◆ Written task ◆
Reproduce every item below verbatim, character for character.

[START OF Entries supplied]

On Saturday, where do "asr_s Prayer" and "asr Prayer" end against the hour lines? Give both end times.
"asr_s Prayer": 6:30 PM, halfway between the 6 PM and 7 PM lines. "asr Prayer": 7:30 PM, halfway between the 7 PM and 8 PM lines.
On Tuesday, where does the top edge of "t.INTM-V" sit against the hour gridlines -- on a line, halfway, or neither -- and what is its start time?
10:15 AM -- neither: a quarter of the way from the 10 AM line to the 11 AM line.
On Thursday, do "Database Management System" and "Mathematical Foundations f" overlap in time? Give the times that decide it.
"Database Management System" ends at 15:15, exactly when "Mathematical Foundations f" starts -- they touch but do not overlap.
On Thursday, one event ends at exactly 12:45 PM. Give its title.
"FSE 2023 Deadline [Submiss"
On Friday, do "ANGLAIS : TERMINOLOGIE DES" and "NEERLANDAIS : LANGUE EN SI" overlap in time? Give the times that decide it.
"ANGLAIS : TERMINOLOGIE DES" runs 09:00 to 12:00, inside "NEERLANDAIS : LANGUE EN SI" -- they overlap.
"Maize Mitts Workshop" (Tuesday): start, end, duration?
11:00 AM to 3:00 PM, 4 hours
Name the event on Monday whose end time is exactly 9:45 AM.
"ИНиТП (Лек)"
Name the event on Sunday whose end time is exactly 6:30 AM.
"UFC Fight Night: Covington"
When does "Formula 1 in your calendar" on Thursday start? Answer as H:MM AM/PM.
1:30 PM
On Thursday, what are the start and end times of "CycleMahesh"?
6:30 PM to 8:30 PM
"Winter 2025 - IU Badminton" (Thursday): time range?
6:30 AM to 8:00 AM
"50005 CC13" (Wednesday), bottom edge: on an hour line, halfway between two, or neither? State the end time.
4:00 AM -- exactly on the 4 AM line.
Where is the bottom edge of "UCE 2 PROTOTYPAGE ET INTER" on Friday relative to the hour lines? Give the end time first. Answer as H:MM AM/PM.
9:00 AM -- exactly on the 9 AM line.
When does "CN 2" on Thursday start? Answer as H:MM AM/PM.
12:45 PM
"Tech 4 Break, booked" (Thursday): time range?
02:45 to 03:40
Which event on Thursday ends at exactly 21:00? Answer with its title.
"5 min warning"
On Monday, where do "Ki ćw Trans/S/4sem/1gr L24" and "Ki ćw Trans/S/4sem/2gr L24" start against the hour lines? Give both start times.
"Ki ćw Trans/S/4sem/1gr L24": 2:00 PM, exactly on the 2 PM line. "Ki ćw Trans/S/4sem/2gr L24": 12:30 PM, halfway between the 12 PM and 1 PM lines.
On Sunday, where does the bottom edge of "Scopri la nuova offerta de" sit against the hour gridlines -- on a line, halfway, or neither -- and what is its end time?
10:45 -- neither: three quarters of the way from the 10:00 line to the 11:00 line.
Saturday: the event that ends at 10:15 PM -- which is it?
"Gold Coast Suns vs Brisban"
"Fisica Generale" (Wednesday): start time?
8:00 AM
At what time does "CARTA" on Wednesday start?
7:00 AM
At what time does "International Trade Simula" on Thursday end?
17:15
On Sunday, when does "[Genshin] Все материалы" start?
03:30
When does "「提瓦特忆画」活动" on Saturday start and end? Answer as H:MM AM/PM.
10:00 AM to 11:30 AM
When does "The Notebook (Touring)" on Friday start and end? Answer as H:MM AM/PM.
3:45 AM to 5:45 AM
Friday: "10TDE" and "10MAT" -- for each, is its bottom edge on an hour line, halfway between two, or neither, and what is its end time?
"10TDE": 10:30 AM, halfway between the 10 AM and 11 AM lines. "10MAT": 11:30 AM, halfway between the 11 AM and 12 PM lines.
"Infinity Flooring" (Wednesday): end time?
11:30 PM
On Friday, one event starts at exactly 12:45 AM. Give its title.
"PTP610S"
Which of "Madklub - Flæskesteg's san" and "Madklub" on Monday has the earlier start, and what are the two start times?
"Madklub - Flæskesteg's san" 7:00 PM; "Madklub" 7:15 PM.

[END OF Entries supplied]

◆ Exercise answer ◆
On Saturday, where do "asr_s Prayer" and "asr Prayer" end against the hour lines? Give both end times.
"asr_s Prayer": 6:30 PM, halfway between the 6 PM and 7 PM lines. "asr Prayer": 7:30 PM, halfway between the 7 PM and 8 PM lines.
On Tuesday, where does the top edge of "t.INTM-V" sit against the hour gridlines -- on a line, halfway, or neither -- and what is its start time?
10:15 AM -- neither: a quarter of the way from the 10 AM line to the 11 AM line.
On Thursday, do "Database Management System" and "Mathematical Foundations f" overlap in time? Give the times that decide it.
"Database Management System" ends at 15:15, exactly when "Mathematical Foundations f" starts -- they touch but do not overlap.
On Thursday, one event ends at exactly 12:45 PM. Give its title.
"FSE 2023 Deadline [Submiss"
On Friday, do "ANGLAIS : TERMINOLOGIE DES" and "NEERLANDAIS : LANGUE EN SI" overlap in time? Give the times that decide it.
"ANGLAIS : TERMINOLOGIE DES" runs 09:00 to 12:00, inside "NEERLANDAIS : LANGUE EN SI" -- they overlap.
"Maize Mitts Workshop" (Tuesday): start, end, duration?
11:00 AM to 3:00 PM, 4 hours
Name the event on Monday whose end time is exactly 9:45 AM.
"ИНиТП (Лек)"
Name the event on Sunday whose end time is exactly 6:30 AM.
"UFC Fight Night: Covington"
When does "Formula 1 in your calendar" on Thursday start? Answer as H:MM AM/PM.
1:30 PM
On Thursday, what are the start and end times of "CycleMahesh"?
6:30 PM to 8:30 PM
"Winter 2025 - IU Badminton" (Thursday): time range?
6:30 AM to 8:00 AM
"50005 CC13" (Wednesday), bottom edge: on an hour line, halfway between two, or neither? State the end time.
4:00 AM -- exactly on the 4 AM line.
Where is the bottom edge of "UCE 2 PROTOTYPAGE ET INTER" on Friday relative to the hour lines? Give the end time first. Answer as H:MM AM/PM.
9:00 AM -- exactly on the 9 AM line.
When does "CN 2" on Thursday start? Answer as H:MM AM/PM.
12:45 PM
"Tech 4 Break, booked" (Thursday): time range?
02:45 to 03:40
Which event on Thursday ends at exactly 21:00? Answer with its title.
"5 min warning"
On Monday, where do "Ki ćw Trans/S/4sem/1gr L24" and "Ki ćw Trans/S/4sem/2gr L24" start against the hour lines? Give both start times.
"Ki ćw Trans/S/4sem/1gr L24": 2:00 PM, exactly on the 2 PM line. "Ki ćw Trans/S/4sem/2gr L24": 12:30 PM, halfway between the 12 PM and 1 PM lines.
On Sunday, where does the bottom edge of "Scopri la nuova offerta de" sit against the hour gridlines -- on a line, halfway, or neither -- and what is its end time?
10:45 -- neither: three quarters of the way from the 10:00 line to the 11:00 line.
Saturday: the event that ends at 10:15 PM -- which is it?
"Gold Coast Suns vs Brisban"
"Fisica Generale" (Wednesday): start time?
8:00 AM
At what time does "CARTA" on Wednesday start?
7:00 AM
At what time does "International Trade Simula" on Thursday end?
17:15
On Sunday, when does "[Genshin] Все материалы" start?
03:30
When does "「提瓦特忆画」活动" on Saturday start and end? Answer as H:MM AM/PM.
10:00 AM to 11:30 AM
When does "The Notebook (Touring)" on Friday start and end? Answer as H:MM AM/PM.
3:45 AM to 5:45 AM
Friday: "10TDE" and "10MAT" -- for each, is its bottom edge on an hour line, halfway between two, or neither, and what is its end time?
"10TDE": 10:30 AM, halfway between the 10 AM and 11 AM lines. "10MAT": 11:30 AM, halfway between the 11 AM and 12 PM lines.
"Infinity Flooring" (Wednesday): end time?
11:30 PM
On Friday, one event starts at exactly 12:45 AM. Give its title.
"PTP610S"
Which of "Madklub - Flæskesteg's san" and "Madklub" on Monday has the earlier start, and what are the two start times?
"Madklub - Flæskesteg's san" 7:00 PM; "Madklub" 7:15 PM.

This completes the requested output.